Entries from a collection
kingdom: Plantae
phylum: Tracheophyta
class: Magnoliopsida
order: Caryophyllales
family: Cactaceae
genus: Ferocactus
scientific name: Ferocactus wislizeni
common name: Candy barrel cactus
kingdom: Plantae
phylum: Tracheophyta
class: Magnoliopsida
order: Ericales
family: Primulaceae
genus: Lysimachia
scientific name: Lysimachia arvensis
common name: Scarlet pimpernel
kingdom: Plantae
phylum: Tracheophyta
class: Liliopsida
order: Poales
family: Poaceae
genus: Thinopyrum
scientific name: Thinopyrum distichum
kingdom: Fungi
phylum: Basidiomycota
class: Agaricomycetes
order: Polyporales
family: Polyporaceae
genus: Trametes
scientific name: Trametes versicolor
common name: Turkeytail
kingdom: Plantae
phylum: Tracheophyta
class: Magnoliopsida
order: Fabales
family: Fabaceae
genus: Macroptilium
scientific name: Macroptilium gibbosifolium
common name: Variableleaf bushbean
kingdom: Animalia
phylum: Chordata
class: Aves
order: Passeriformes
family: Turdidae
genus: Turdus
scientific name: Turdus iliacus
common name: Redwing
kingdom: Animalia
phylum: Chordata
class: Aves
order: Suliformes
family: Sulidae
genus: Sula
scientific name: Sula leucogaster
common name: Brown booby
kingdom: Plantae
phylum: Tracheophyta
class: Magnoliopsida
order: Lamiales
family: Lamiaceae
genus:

**GIVEN EXERCISE**
Revise the lines of the records above so that every "common name" becomes "vernacular name", and leave everything else unchanged.

**WRITTEN RESPONSE**
kingdom: Plantae
phylum: Tracheophyta
class: Magnoliopsida
order: Caryophyllales
family: Cactaceae
genus: Ferocactus
scientific name: Ferocactus wislizeni
vernacular name: Candy barrel cactus
kingdom: Plantae
phylum: Tracheophyta
class: Magnoliopsida
order: Ericales
family: Primulaceae
genus: Lysimachia
scientific name: Lysimachia arvensis
vernacular name: Scarlet pimpernel
kingdom: Plantae
phylum: Tracheophyta
class: Liliopsida
order: Poales
family: Poaceae
genus: Thinopyrum
scientific name: Thinopyrum distichum
kingdom: Fungi
phylum: Basidiomycota
class: Agaricomycetes
order: Polyporales
family: Polyporaceae
genus: Trametes
scientific name: Trametes versicolor
vernacular name: Turkeytail
kingdom: Plantae
phylum: Tracheophyta
class: Magnoliopsida
order: Fabales
family: Fabaceae
genus: Macroptilium
scientific name: Macroptilium gibbosifolium
vernacular name: Variableleaf bushbean
kingdom: Animalia
phylum: Chordata
class: Aves
order: Passeriformes
family: Turdidae
genus: Turdus
scientific name: Turdus iliacus
vernacular name: Redwing
kingdom: Animalia
phylum: Chordata
class: Aves
order: Suliformes
family: Sulidae
genus: Sula
scientific name: Sula leucogaster
vernacular name: Brown booby
kingdom: Plantae
phylum: Tracheophyta
class: Magnoliopsida
order: Lamiales
family: Lamiaceae
genus:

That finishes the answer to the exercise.